(SOURCE EXTRACT):
Or, more specifically, why I don’t make only travelling to new countries a priority. But that’s not quite as catchy a title for a blog post. This year, of the eight countries I’ve been to so far, only one was a first time for me (here’s the post on that Marrakech city break) and I’m heading back to Italy next. We’ve all become a bit obsessed with ticking off a bucket list. Putting pressure on ourselves to travel fast in order to have the most impressive numbers (we all read that story about the youngest girl to visit every country in the world). Hands up, I’m guilty of wanting to get to every continent. I wanted to, and did, hit 30 countries before turning 30. Yes, I’ve kept a tally of how many different countries I’ve visited. But recently, I’ve noticed a growing obsession online with ‘how many’, whether it’s naming places, boasting about how many world wonders have been “done” or humble bragging about how few passport pages are left. And frankly, that don’t impress me much.

A lot has changed since I spoke about embarking on a world tour and that’s ok, shit happens. I’m still doing it, just at a slower pace. I’m not in any rush.

(EXERCISE TASKS):
a) In the travel blog post, how many of the eight countries visited so far this year were a first-time visit?
b) Extract the passage of the travel blog post from "A lot has changed" to "in any rush.", word for word.

(DATASET):
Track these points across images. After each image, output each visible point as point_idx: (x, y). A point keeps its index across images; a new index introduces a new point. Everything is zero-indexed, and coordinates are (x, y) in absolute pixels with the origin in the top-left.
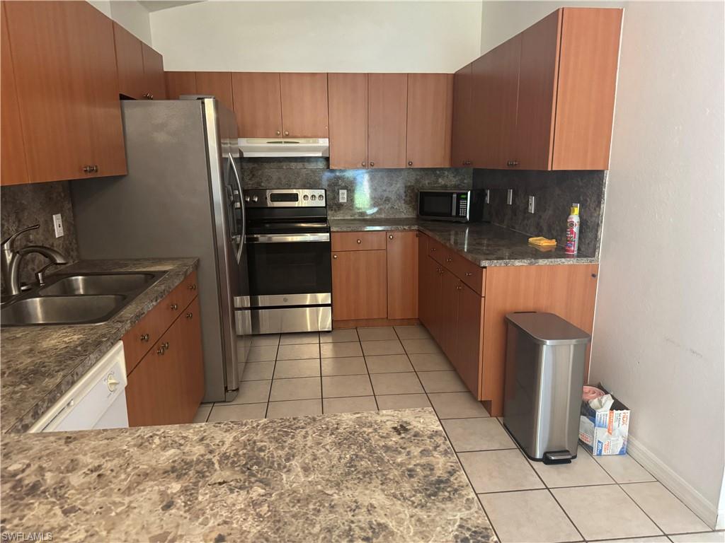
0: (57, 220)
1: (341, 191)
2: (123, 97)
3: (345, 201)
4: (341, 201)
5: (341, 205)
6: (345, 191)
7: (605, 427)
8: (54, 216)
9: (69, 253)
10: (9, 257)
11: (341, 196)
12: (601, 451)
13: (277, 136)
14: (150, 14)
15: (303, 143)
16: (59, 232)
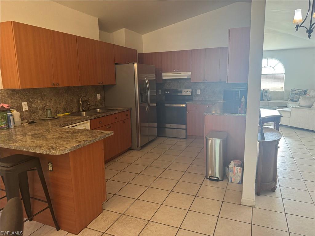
0: (98, 95)
1: (198, 90)
2: (116, 64)
3: (199, 93)
4: (198, 93)
5: (198, 95)
6: (200, 90)
7: (232, 172)
8: (98, 94)
9: (102, 104)
10: (80, 102)
11: (198, 92)
12: (231, 181)
13: (174, 72)
14: (143, 35)
15: (182, 73)
16: (99, 98)
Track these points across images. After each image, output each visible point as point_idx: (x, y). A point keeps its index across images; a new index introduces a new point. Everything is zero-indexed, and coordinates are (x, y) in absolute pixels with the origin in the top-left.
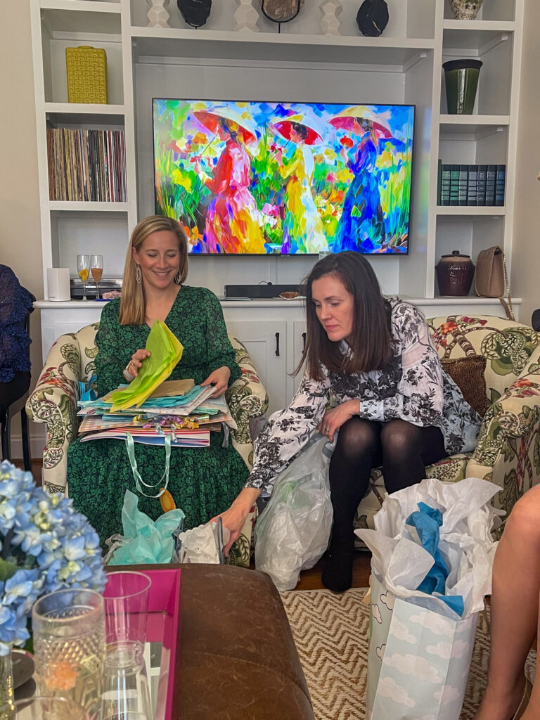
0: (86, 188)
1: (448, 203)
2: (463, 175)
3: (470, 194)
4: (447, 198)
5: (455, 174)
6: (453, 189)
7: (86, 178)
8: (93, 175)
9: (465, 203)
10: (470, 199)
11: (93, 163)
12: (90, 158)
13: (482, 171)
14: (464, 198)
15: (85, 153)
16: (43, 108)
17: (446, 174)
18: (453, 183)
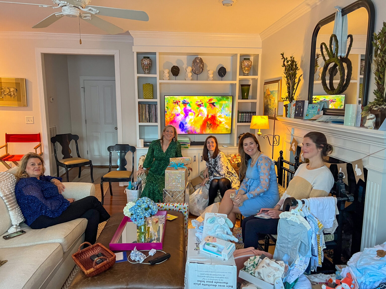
0: (147, 119)
1: (241, 122)
2: (245, 114)
3: (246, 119)
4: (240, 121)
5: (242, 114)
6: (242, 118)
7: (147, 116)
8: (149, 116)
9: (245, 122)
10: (246, 120)
11: (149, 113)
12: (149, 111)
13: (250, 113)
14: (245, 120)
15: (147, 110)
16: (138, 100)
17: (240, 114)
18: (242, 116)
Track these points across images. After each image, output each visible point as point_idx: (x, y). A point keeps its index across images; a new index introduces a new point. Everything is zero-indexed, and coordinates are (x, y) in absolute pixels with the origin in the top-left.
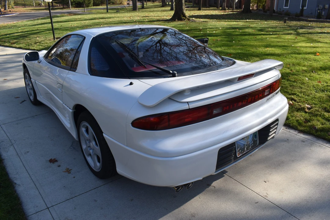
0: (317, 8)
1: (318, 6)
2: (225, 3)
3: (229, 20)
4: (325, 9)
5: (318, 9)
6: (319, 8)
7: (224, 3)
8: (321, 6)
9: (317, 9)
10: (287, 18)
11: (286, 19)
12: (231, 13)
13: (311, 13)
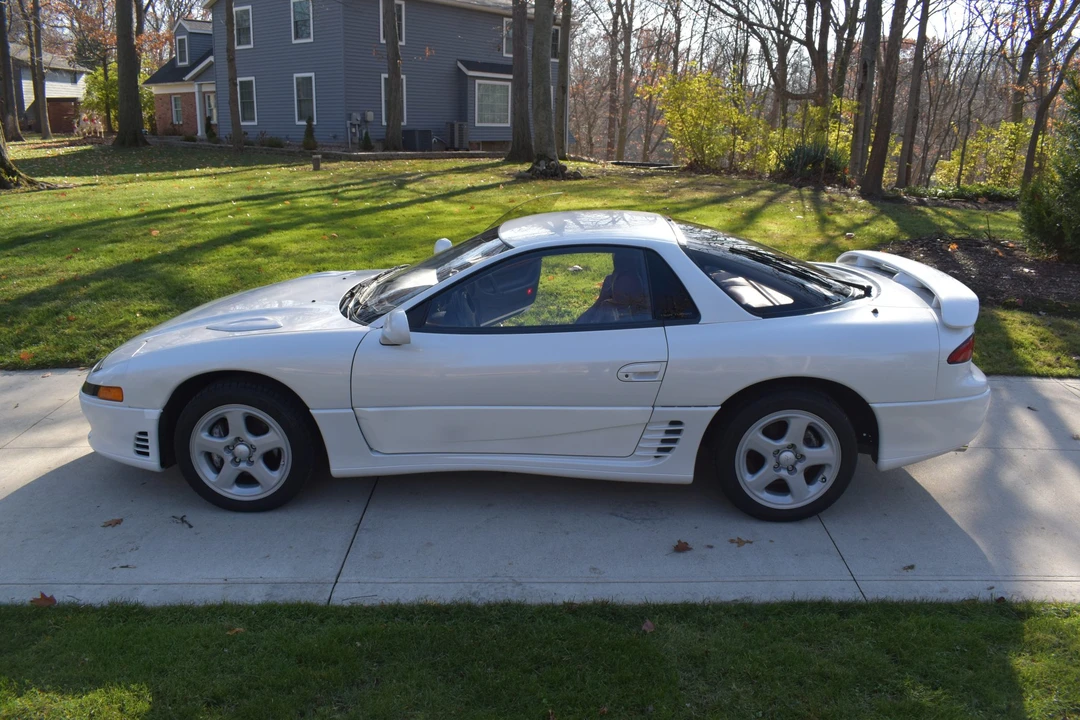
0: (349, 122)
1: (350, 117)
2: (14, 115)
3: (151, 175)
4: (367, 122)
5: (353, 125)
6: (355, 122)
7: (10, 117)
8: (357, 117)
9: (348, 125)
10: (320, 156)
11: (317, 159)
12: (74, 148)
13: (335, 137)
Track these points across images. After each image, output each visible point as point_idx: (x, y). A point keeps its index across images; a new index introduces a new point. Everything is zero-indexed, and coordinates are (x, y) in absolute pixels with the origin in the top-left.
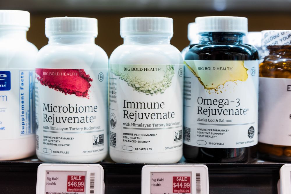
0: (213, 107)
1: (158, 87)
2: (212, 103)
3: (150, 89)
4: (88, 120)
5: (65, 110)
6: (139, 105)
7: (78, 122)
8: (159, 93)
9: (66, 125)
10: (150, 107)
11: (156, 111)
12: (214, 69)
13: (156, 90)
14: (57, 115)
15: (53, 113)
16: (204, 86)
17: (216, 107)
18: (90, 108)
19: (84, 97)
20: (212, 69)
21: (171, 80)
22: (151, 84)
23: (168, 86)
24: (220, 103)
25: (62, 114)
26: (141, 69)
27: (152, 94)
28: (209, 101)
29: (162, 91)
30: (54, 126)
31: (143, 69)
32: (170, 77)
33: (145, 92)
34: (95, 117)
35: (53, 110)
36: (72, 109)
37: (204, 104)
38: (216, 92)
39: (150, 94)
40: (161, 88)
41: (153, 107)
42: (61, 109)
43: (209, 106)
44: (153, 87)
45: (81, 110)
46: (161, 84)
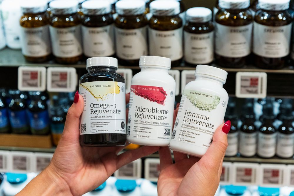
0: (100, 109)
1: (208, 107)
2: (100, 106)
3: (203, 107)
4: (163, 119)
5: (150, 111)
6: (194, 114)
7: (157, 119)
8: (207, 111)
9: (150, 120)
10: (200, 117)
11: (203, 121)
12: (100, 86)
13: (206, 108)
14: (145, 113)
15: (142, 112)
16: (95, 97)
17: (102, 109)
18: (165, 111)
19: (161, 104)
20: (99, 86)
21: (217, 105)
22: (204, 104)
23: (214, 109)
24: (105, 106)
25: (148, 113)
26: (200, 94)
27: (203, 110)
28: (98, 105)
29: (210, 110)
30: (142, 120)
31: (201, 95)
32: (216, 103)
33: (199, 108)
34: (167, 117)
35: (142, 110)
36: (154, 111)
37: (95, 107)
38: (102, 100)
39: (202, 110)
40: (210, 108)
41: (202, 118)
42: (147, 110)
43: (98, 108)
44: (205, 106)
45: (159, 112)
46: (210, 106)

(RESPONSES):
a) Only one.

b)
A lot has changed since I spoke about embarking on a world tour and that’s ok, shit happens. I’m still doing it, just at a slower pace. I’m not in any rush.